What was the most surprising finding of this study for you?
One of the most surprising findings was that in the patients we analyzed, response to immunotherapy seemed to be predetermined by the status of tumor infiltrating T cells. Indeed, the major driving factor of response to PD-1 blockade within the timeframe of our study seemed to be the revival of cytotoxicity of tumor-infiltrating CD8+ T cell clones present prior to therapy. Previous studies have highlighted two mechanisms for anti-PD-1 response, either the recruitment of new antitumor T cell clones to the tumor (clonal replacement), or the revival of exhausted T cell clones towards a less exhausted progenitor state (clonal revival).
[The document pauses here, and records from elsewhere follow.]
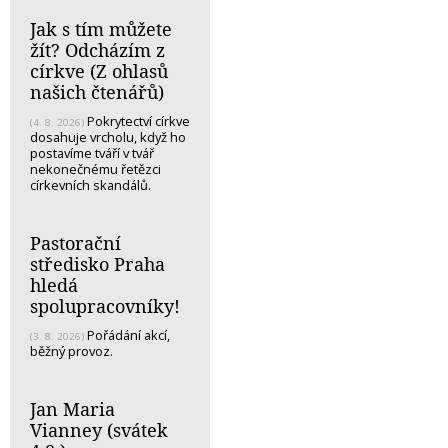
Jak s tím můžete
žít? Odcházím z
církve (Z ohlasů
našich čtenářů)
Pokrytectví církve
(4. 8. 2026)
dosahuje vrcholu, když ho
postavíme tváří v tvář
nekonečnému řetězci
církevních skandálů.
Pastorační
středisko Praha
hledá
spolupracovníky!
Pořádání akcí,
(3. 8. 2026)
běžný provoz.
Jan Maria
Vianney (svátek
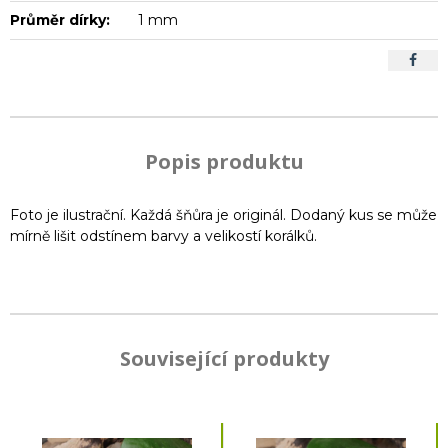
Průměr dírky:
1 mm
Popis produktu
Foto je ilustrační. Každá šňůra je originál. Dodaný kus se může
mírně lišit odstínem barvy a velikostí korálků.
Související produkty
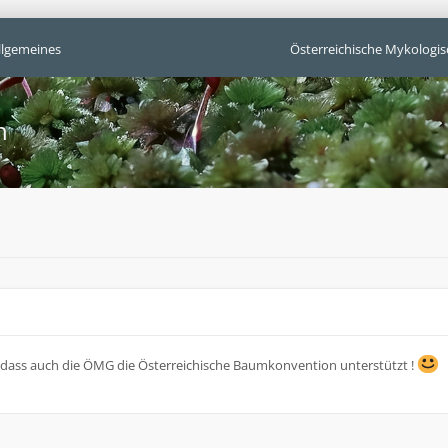
llgemeines
Österreichische Mykologis
n
 dass auch die ÖMG die Österreichische Baumkonvention unterstützt !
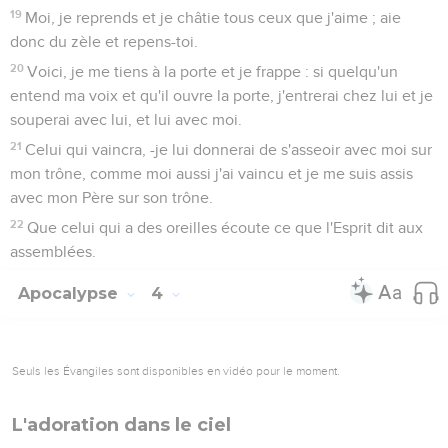
19
Moi, je reprends et je châtie tous ceux que j'aime ; aie
donc du zèle et repens-toi.
20
Voici, je me tiens à la porte et je frappe : si quelqu'un
entend ma voix et qu'il ouvre la porte, j'entrerai chez lui et je
souperai avec lui, et lui avec moi.
21
Celui qui vaincra, -je lui donnerai de s'asseoir avec moi sur
mon trône, comme moi aussi j'ai vaincu et je me suis assis
avec mon Père sur son trône.
22
Que celui qui a des oreilles écoute ce que l'Esprit dit aux
assemblées.
Apocalypse
4
Seuls les Évangiles sont disponibles en vidéo pour le moment.
L'adoration dans le ciel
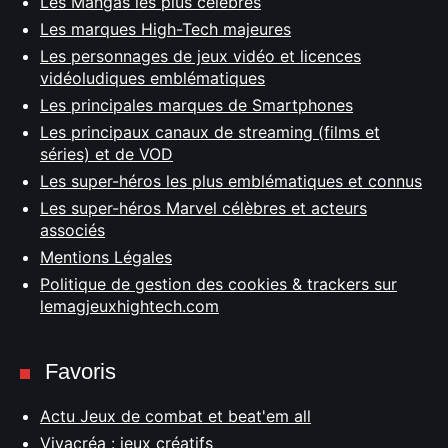
Les Mangas les plus célèbres
Les marques High-Tech majeures
Les personnages de jeux vidéo et licences
vidéoludiques emblématiques
Les principales marques de Smartphones
Les principaux canaux de streaming (films et
séries) et de VOD
Les super-héros les plus emblématiques et connus
Les super-héros Marvel célèbres et acteurs
associés
Mentions Légales
Politique de gestion des cookies & trackers sur
lemagjeuxhightech.com
Favoris
Actu Jeux de combat et beat'em all
Vivacréa : jeux créatifs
Instead, in head and neck cancers, we saw that responders were enriched in pre-existing expanded T cell clones that maintained a tissue-resident, cytotoxic phenotype, but underwent “cytotoxic revival”, unleashing their antitumor potential in responders to therapy.
What is the outlook?
Through this study comparing responders and non-responders, we identified a population of tumor-infiltrating CD8+ T cells expressing markers of cytotoxic potential and tissue residence (ZNF683+ CTX+ TILs) that significantly predicted and appeared to drive response in head and neck squamous cell carcinoma. We believe that our single-cell transcriptomic signatures of this population could be used in the future to guide therapy through stratification of patients by likelihood of response to anti-PD-1 therapy. Additionally, our analysis of external datasets suggested that the mechanism of cytotoxic revival may be active in other tumor types as well. Additional studies are needed to identify what tumor features drive the mechanisms of response and why the tumor microenvironment of non-responder patients is not able to support the expansion of ZNF683+ CTX+ TILs in favor of severely exhausted and dysfunctional T cells.
What was the coolest thing you’ve learned (about) recently outside of work?
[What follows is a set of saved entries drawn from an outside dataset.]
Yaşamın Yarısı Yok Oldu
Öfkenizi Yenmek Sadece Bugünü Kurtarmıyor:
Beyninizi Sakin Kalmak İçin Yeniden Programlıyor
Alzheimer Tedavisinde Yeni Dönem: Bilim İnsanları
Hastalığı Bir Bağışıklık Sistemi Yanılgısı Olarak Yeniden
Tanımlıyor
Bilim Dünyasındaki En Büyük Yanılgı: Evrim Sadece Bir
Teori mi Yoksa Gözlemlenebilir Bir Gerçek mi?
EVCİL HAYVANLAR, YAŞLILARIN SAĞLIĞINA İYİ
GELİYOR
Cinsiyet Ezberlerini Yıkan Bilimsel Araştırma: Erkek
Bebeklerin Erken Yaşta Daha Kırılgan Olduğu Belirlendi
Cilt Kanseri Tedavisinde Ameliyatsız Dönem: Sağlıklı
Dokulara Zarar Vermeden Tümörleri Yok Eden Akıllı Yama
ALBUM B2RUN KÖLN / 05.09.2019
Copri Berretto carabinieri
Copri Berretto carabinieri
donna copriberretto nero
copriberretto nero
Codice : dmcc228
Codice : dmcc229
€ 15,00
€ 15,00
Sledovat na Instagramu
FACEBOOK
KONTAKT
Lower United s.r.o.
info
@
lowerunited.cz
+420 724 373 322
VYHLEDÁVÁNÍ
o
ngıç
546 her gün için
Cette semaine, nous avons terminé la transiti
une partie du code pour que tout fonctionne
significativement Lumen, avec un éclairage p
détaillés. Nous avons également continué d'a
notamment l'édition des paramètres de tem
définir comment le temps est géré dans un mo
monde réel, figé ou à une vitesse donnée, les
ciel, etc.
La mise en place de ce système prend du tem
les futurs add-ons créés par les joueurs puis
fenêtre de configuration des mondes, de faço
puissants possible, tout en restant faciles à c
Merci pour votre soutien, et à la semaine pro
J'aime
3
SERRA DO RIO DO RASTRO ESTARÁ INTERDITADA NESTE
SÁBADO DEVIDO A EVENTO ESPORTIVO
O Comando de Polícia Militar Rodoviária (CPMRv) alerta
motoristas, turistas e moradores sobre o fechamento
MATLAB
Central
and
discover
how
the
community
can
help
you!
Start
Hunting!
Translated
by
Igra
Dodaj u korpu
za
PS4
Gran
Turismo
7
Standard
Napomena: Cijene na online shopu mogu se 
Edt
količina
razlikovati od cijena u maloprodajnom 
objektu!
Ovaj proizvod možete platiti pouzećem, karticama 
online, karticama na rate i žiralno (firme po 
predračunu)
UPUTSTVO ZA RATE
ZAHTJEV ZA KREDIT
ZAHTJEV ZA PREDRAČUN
As a lifelong Boston sports fan, I have learned a lot in the past several years about perseverance through (very low stakes) heartbreak, and our ability to bounce back and support our teams. I spent most of my life watching team after team bring home Superbowls, World Series, NBA Finals, and Stanley Cups. To the joy of many outside New England, the past few years have seen a particularly high number of losses late in the postseason, but just as many subsequent seasons where our teams buckle down and stick together, fighting the good fight and giving hope to many fans around the region. Go Celtics, Pats, Bruins and Sox!